Radiation therapy is the careful use of high-energy radiation (such as x-rays or electrons) to treat cancer. Radiation therapy works by destroying the cancer cells' ability to reproduce. The body then naturally gets rid of these cells.
Radiation may be used to cure cancer; prevent local regrowth of the cancer; or relieve symptoms, such as pain. It is commonly combined with chemotherapy or surgery, depending on the type and location of the cancer.
A radiation oncologist may use radiation generated by a machine outside a patient's body (external radiation therapy) or radioactive sources that are placed inside the patient (brachytherapy).
Radiation is targeted at the tumor using a machine called a linear accelerator, or linac. With careful treatment planning, the surrounding normal tissue can be spared.
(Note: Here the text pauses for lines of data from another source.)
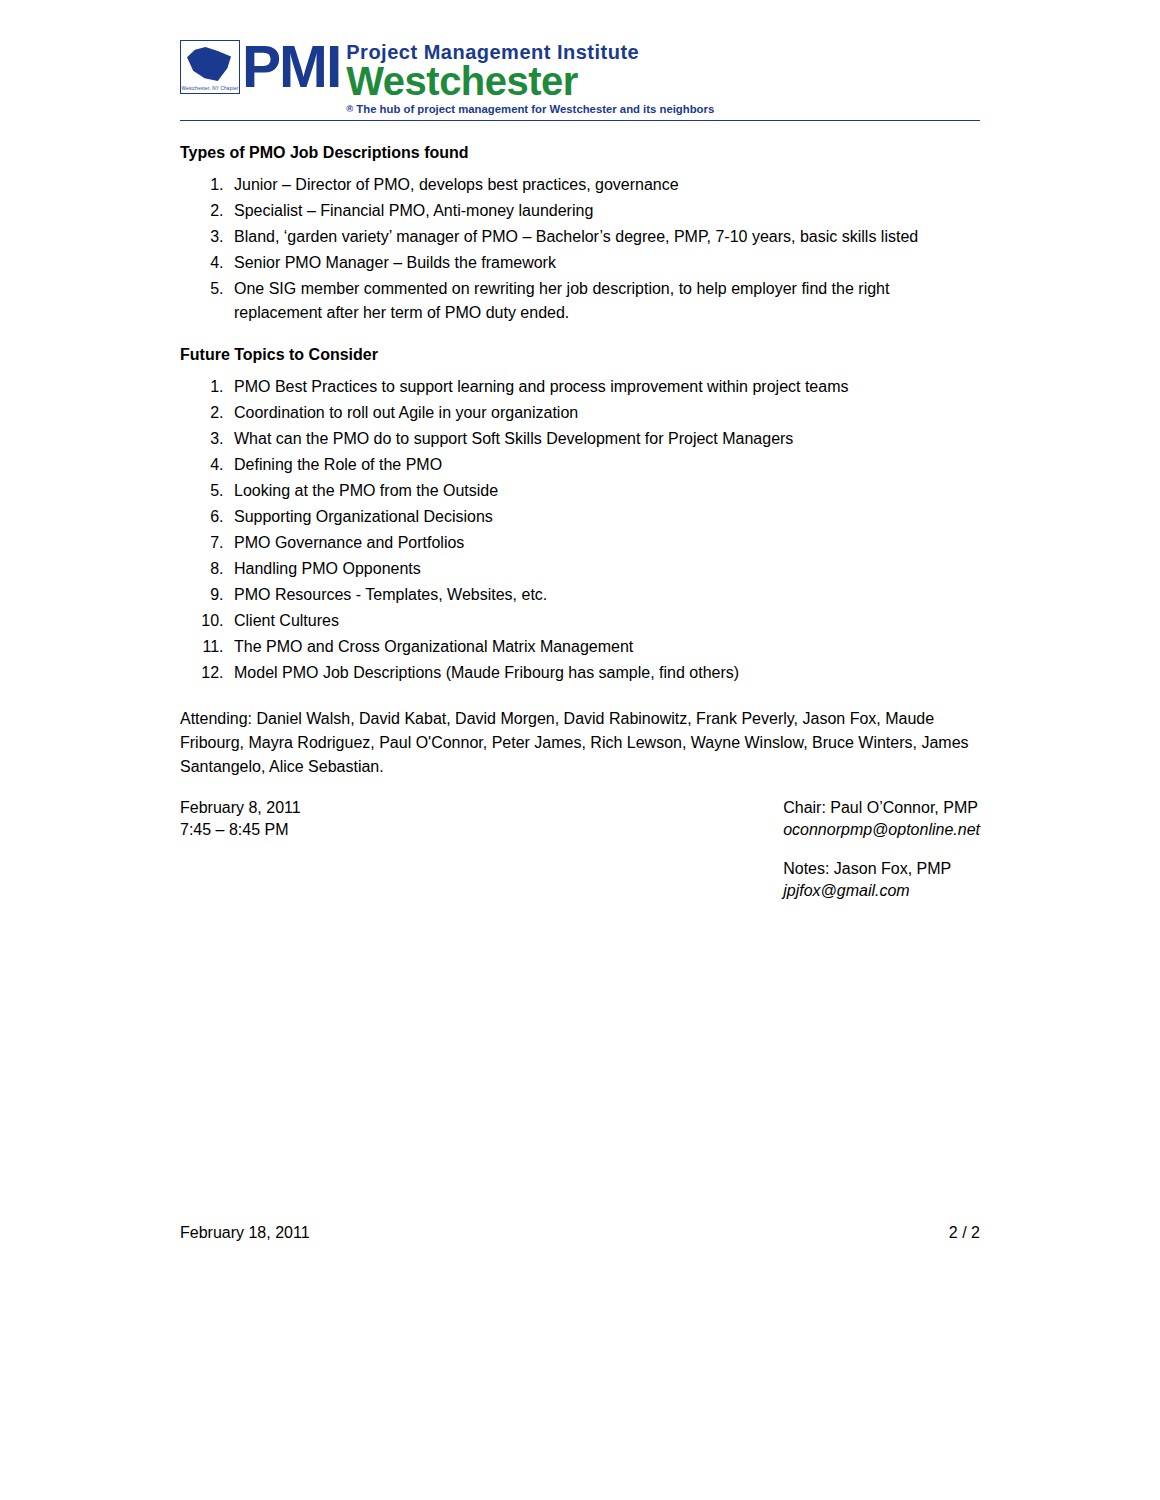Westchester, NY Chapter
PMI
Project Management Institute
Westchester
® The hub of project management for Westchester and its neighbors
Types of PMO Job Descriptions found
Junior – Director of PMO, develops best practices, governance
Specialist – Financial PMO, Anti-money laundering
Bland, ‘garden variety’ manager of PMO – Bachelor’s degree, PMP, 7-10 years, basic skills listed
Senior PMO Manager – Builds the framework
One SIG member commented on rewriting her job description, to help employer find the right replacement after her term of PMO duty ended.
Future Topics to Consider
PMO Best Practices to support learning and process improvement within project teams
Coordination to roll out Agile in your organization
What can the PMO do to support Soft Skills Development for Project Managers
Defining the Role of the PMO
Looking at the PMO from the Outside
Supporting Organizational Decisions
PMO Governance and Portfolios
Handling PMO Opponents
PMO Resources - Templates, Websites, etc.
Client Cultures
The PMO and Cross Organizational Matrix Management
Model PMO Job Descriptions (Maude Fribourg has sample, find others)
Attending: Daniel Walsh, David Kabat, David Morgen, David Rabinowitz, Frank Peverly, Jason Fox, Maude Fribourg, Mayra Rodriguez, Paul O'Connor, Peter James, Rich Lewson, Wayne Winslow, Bruce Winters, James Santangelo, Alice Sebastian.
February 8, 2011
7:45 – 8:45 PM
Chair: Paul O’Connor, PMP
oconnorpmp@optonline.net
Notes: Jason Fox, PMP
jpjfox@gmail.com
February 18, 2011 2 / 2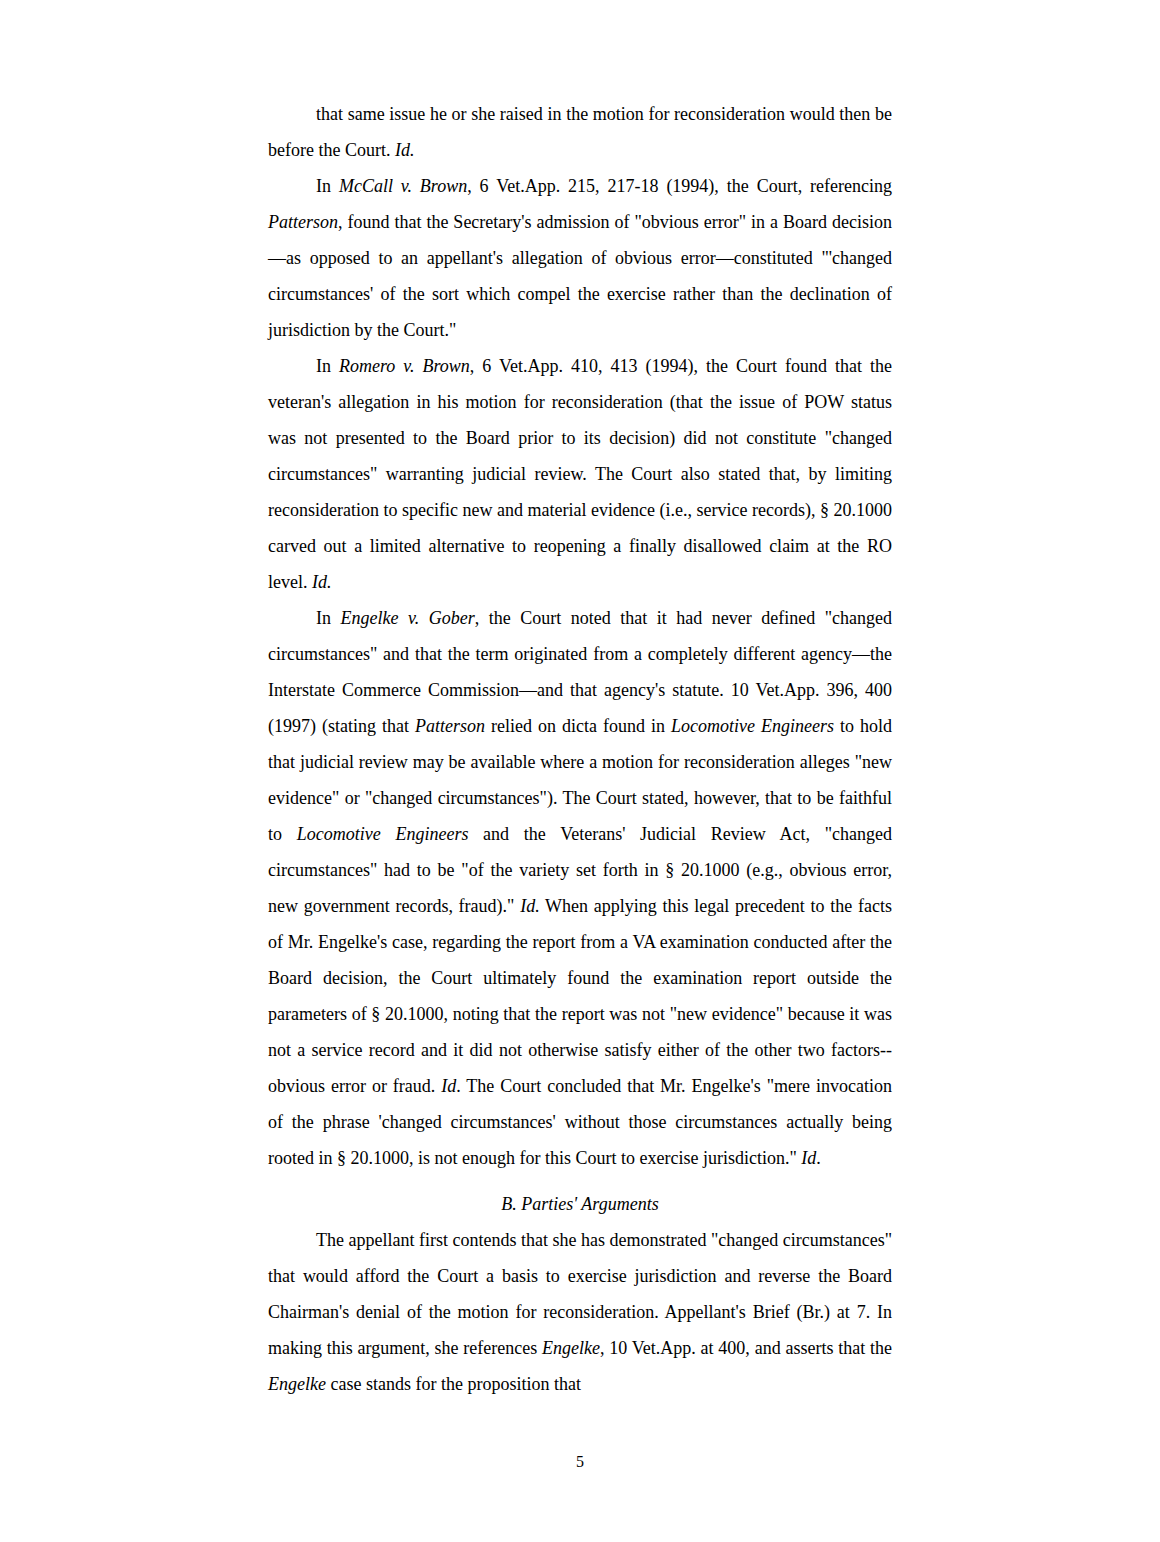that same issue he or she raised in the motion for reconsideration would then be before the Court. Id.
In McCall v. Brown, 6 Vet.App. 215, 217-18 (1994), the Court, referencing Patterson, found that the Secretary's admission of "obvious error" in a Board decision—as opposed to an appellant's allegation of obvious error—constituted "'changed circumstances' of the sort which compel the exercise rather than the declination of jurisdiction by the Court."
In Romero v. Brown, 6 Vet.App. 410, 413 (1994), the Court found that the veteran's allegation in his motion for reconsideration (that the issue of POW status was not presented to the Board prior to its decision) did not constitute "changed circumstances" warranting judicial review. The Court also stated that, by limiting reconsideration to specific new and material evidence (i.e., service records), § 20.1000 carved out a limited alternative to reopening a finally disallowed claim at the RO level. Id.
In Engelke v. Gober, the Court noted that it had never defined "changed circumstances" and that the term originated from a completely different agency—the Interstate Commerce Commission—and that agency's statute. 10 Vet.App. 396, 400 (1997) (stating that Patterson relied on dicta found in Locomotive Engineers to hold that judicial review may be available where a motion for reconsideration alleges "new evidence" or "changed circumstances"). The Court stated, however, that to be faithful to Locomotive Engineers and the Veterans' Judicial Review Act, "changed circumstances" had to be "of the variety set forth in § 20.1000 (e.g., obvious error, new government records, fraud)." Id. When applying this legal precedent to the facts of Mr. Engelke's case, regarding the report from a VA examination conducted after the Board decision, the Court ultimately found the examination report outside the parameters of § 20.1000, noting that the report was not "new evidence" because it was not a service record and it did not otherwise satisfy either of the other two factors--obvious error or fraud. Id. The Court concluded that Mr. Engelke's "mere invocation of the phrase 'changed circumstances' without those circumstances actually being rooted in § 20.1000, is not enough for this Court to exercise jurisdiction." Id.
B. Parties' Arguments
The appellant first contends that she has demonstrated "changed circumstances" that would afford the Court a basis to exercise jurisdiction and reverse the Board Chairman's denial of the motion for reconsideration. Appellant's Brief (Br.) at 7. In making this argument, she references Engelke, 10 Vet.App. at 400, and asserts that the Engelke case stands for the proposition that
5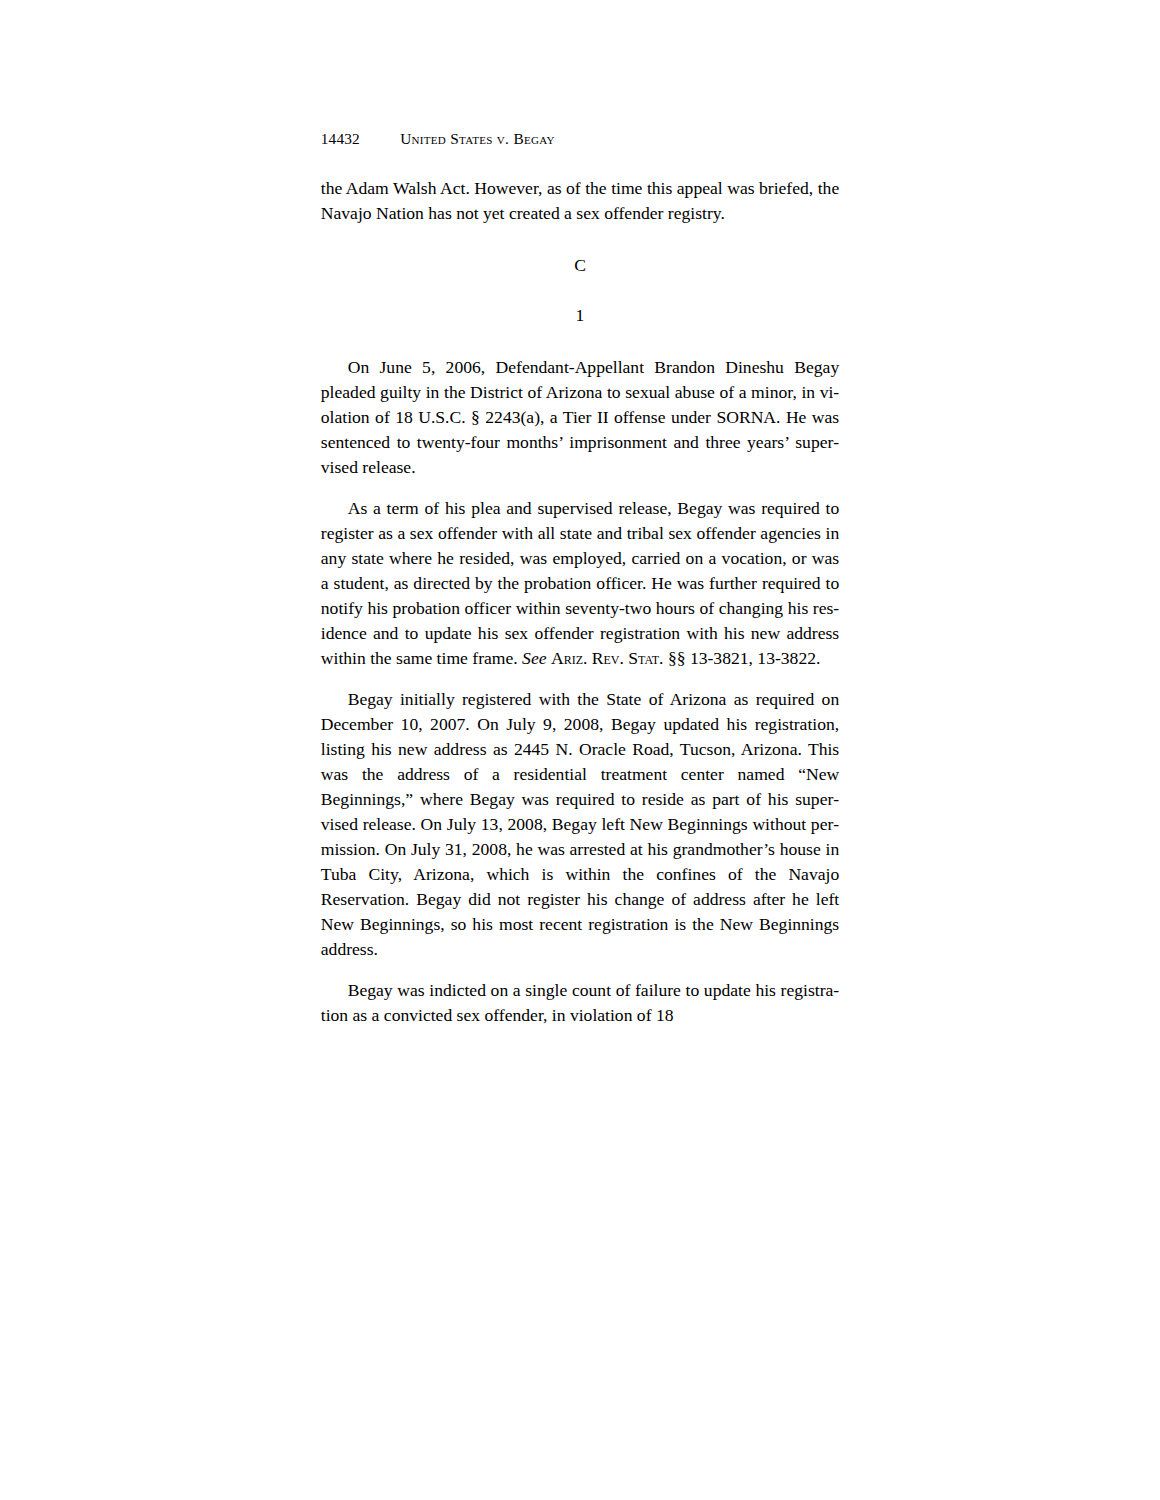14432 United States v. Begay
the Adam Walsh Act. However, as of the time this appeal was briefed, the Navajo Nation has not yet created a sex offender registry.
C
1
On June 5, 2006, Defendant-Appellant Brandon Dineshu Begay pleaded guilty in the District of Arizona to sexual abuse of a minor, in violation of 18 U.S.C. § 2243(a), a Tier II offense under SORNA. He was sentenced to twenty-four months’ imprisonment and three years’ supervised release.
As a term of his plea and supervised release, Begay was required to register as a sex offender with all state and tribal sex offender agencies in any state where he resided, was employed, carried on a vocation, or was a student, as directed by the probation officer. He was further required to notify his probation officer within seventy-two hours of changing his residence and to update his sex offender registration with his new address within the same time frame. See Ariz. Rev. Stat. §§ 13-3821, 13-3822.
Begay initially registered with the State of Arizona as required on December 10, 2007. On July 9, 2008, Begay updated his registration, listing his new address as 2445 N. Oracle Road, Tucson, Arizona. This was the address of a residential treatment center named “New Beginnings,” where Begay was required to reside as part of his supervised release. On July 13, 2008, Begay left New Beginnings without permission. On July 31, 2008, he was arrested at his grandmother’s house in Tuba City, Arizona, which is within the confines of the Navajo Reservation. Begay did not register his change of address after he left New Beginnings, so his most recent registration is the New Beginnings address.
Begay was indicted on a single count of failure to update his registration as a convicted sex offender, in violation of 18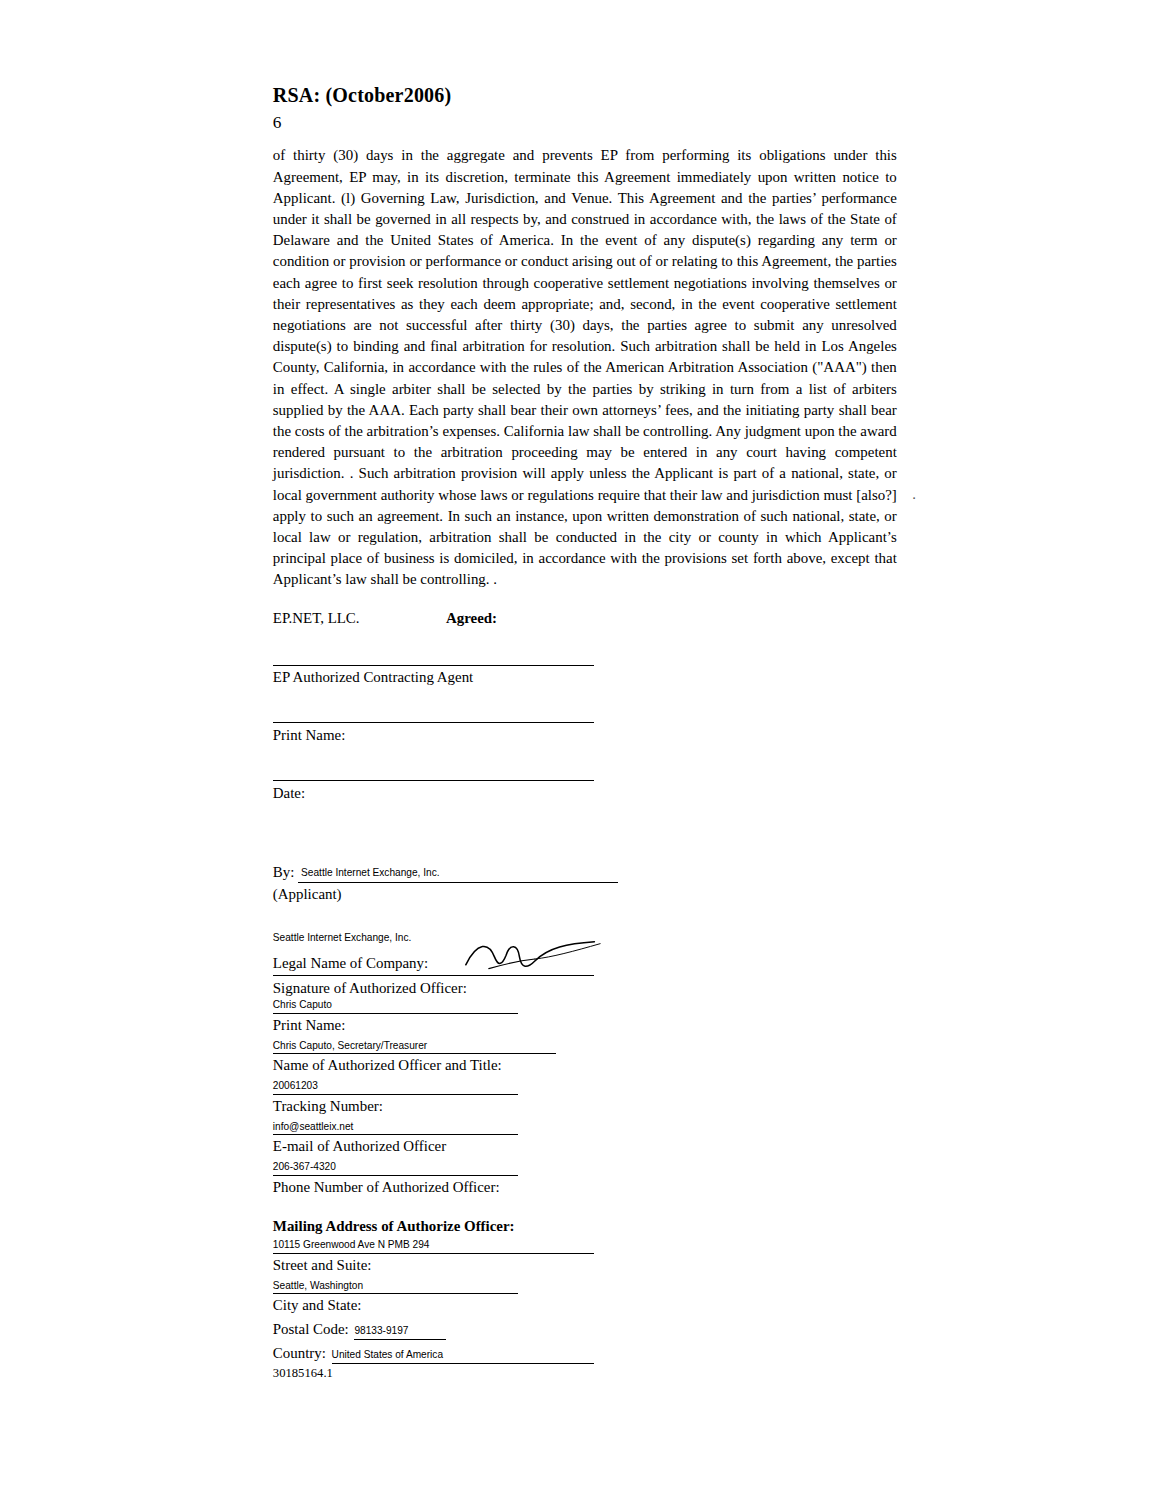RSA: (October2006)
6
of thirty (30) days in the aggregate and prevents EP from performing its obligations under this Agreement, EP may, in its discretion, terminate this Agreement immediately upon written notice to Applicant. (l) Governing Law, Jurisdiction, and Venue. This Agreement and the parties’ performance under it shall be governed in all respects by, and construed in accordance with, the laws of the State of Delaware and the United States of America. In the event of any dispute(s) regarding any term or condition or provision or performance or conduct arising out of or relating to this Agreement, the parties each agree to first seek resolution through cooperative settlement negotiations involving themselves or their representatives as they each deem appropriate; and, second, in the event cooperative settlement negotiations are not successful after thirty (30) days, the parties agree to submit any unresolved dispute(s) to binding and final arbitration for resolution. Such arbitration shall be held in Los Angeles County, California, in accordance with the rules of the American Arbitration Association ("AAA") then in effect. A single arbiter shall be selected by the parties by striking in turn from a list of arbiters supplied by the AAA. Each party shall bear their own attorneys’ fees, and the initiating party shall bear the costs of the arbitration’s expenses. California law shall be controlling. Any judgment upon the award rendered pursuant to the arbitration proceeding may be entered in any court having competent jurisdiction. . Such arbitration provision will apply unless the Applicant is part of a national, state, or local government authority whose laws or regulations require that their law and jurisdiction must [also?] apply to such an agreement. In such an instance, upon written demonstration of such national, state, or local law or regulation, arbitration shall be conducted in the city or county in which Applicant’s principal place of business is domiciled, in accordance with the provisions set forth above, except that Applicant’s law shall be controlling. .
EP.NET, LLC.
Agreed:
EP Authorized Contracting Agent
Print Name:
Date:
By:
Seattle Internet Exchange, Inc.
(Applicant)
Seattle Internet Exchange, Inc.
Legal Name of Company:
Signature of Authorized Officer:
Chris Caputo
Print Name:
Chris Caputo, Secretary/Treasurer
Name of Authorized Officer and Title:
20061203
Tracking Number:
info@seattleix.net
E-mail of Authorized Officer
206-367-4320
Phone Number of Authorized Officer:
Mailing Address of Authorize Officer:
10115 Greenwood Ave N PMB 294
Street and Suite:
Seattle, Washington
City and State:
Postal Code: 98133-9197
Country: United States of America
30185164.1
.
The treatment process can take 10 to 30 minutes each day with most of the time spent positioning the patient. Patients usually receive radiation treatments once a day, five days a week, for a total of two to nine weeks. Occasionally, treatments are given twice a day. The total duration of a course of radiation depends on the patient’s diagnosis and overall health and the goal of treatment.
Intensity-modulated radiation therapy (IMRT) is an advanced method of external beam treatment that results in the radiation dose more closely matching the three-dimensional shape of the tumor. With IMRT, the radiation oncologist can deliver higher radiation doses to tumors with fewer side effects compared with conventional external beam techniques. Currently, IMRT is being used most extensively to treat cancers of the prostate, head and neck, breast, and central nervous system.